I am testing out ChatGPT’s object classification capability, and found that sometimes it mis-classifies due to contextual information.
For example, given this image:
Prompt #1: identify the large brown animal in the image
Response #1: it is a dog (which is wrong)
Given the same image but with the contextual information masked out:
Prompt #2: identify the large brown animal in the image
Response #2: it is a cougar
I want to get ChatGPT to respond correctly without doing masking on the image, so this is what I did:
Prompt: identify the large brown animal in the image
Response: it is a dog
Prompt: It is actually a cougar. Now give me suitable prompt for GPT4 that are more likely to get the correct identification
Response: To increase the likelihood of correct animal identification using GPT-4’s capabilities, one should provide a detailed description that focuses on key distinguishing features. Here’s a suitable prompt:
“Analyze the animal in the image provided, taking into consideration its size, body shape, and any visible features. The animal seems to be of a large size with a muscular build, indicative of a wild feline. Its fur is a uniform color, without the varied patterning commonly seen in domestic animals. The color of the fur appears to be a light tan or beige, which can blend with natural surroundings. Note any characteristics that may be associated with wild felines, such as the shape of the head, the position and size of the ears, the length and shape of the tail, and the general stance and musculature. These characteristics can help in distinguishing this animal from domestic species and can point towards a wild cat, possibly a cougar.

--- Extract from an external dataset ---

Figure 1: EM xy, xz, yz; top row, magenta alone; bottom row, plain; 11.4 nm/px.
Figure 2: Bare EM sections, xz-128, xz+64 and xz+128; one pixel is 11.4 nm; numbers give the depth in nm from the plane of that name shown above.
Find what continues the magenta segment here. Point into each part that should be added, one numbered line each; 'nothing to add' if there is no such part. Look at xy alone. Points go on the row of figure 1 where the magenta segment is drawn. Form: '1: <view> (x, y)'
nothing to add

Assess strictly based on these physical attributes, disregarding any contextual information that may lead to assumptions about domesticity.”

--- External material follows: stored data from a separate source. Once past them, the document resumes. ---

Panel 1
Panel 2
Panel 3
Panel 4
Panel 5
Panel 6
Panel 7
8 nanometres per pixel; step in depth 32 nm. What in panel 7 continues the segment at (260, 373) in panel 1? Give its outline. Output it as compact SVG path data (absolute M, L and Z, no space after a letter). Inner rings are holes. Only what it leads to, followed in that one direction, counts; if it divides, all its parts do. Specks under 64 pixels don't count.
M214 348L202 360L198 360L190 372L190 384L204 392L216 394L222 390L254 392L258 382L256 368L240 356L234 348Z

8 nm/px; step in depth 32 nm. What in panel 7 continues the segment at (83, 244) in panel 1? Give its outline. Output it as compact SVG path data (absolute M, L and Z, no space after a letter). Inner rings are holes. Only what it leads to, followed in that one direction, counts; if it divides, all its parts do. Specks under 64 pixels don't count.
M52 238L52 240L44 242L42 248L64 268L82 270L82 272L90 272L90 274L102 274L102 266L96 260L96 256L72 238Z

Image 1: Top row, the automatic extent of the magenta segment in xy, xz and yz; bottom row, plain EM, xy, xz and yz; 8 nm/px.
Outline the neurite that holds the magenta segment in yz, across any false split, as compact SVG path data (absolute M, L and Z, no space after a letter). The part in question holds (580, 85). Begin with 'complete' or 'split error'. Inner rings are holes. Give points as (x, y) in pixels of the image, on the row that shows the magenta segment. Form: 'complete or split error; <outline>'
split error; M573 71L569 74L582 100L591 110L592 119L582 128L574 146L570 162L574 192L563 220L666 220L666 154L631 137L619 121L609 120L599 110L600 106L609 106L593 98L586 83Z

Prompt: Analyze the animal in the image provided, taking into consideration its size, body shape, and any visible features. Assess strictly based on these physical attributes, disregarding any contextual information that may lead to assumptions about domesticity.
Response: The animal depicted appears to be a large-sized feline with a robust body, relatively long legs, and a sizable head. Its coat is uniformly colored, suggesting it may be a young adult or adult specimen. This animal’s size and body shape are consistent with those of a wild feline, likely a cougar or mountain lion. Cougars are known for their plain tan to light cinnamon color, which helps them blend into a variety of landscapes. Visible features such as the muscular build, rounded ears, and the absence of spots or stripes on the fur further support this assessment.
The above shows that it is possible to point out GPT-4V’s mistake and then get it to help with coming up with a better prompt.
I think this process can be semi-automated. That is, once we get correction from user we can then generate a new prompt that works better (hopefully). This gives us a process to make the system perform better incrementally without having to fine-tuning the underlying model.
I’d love to hear from the community on whether this is going to work.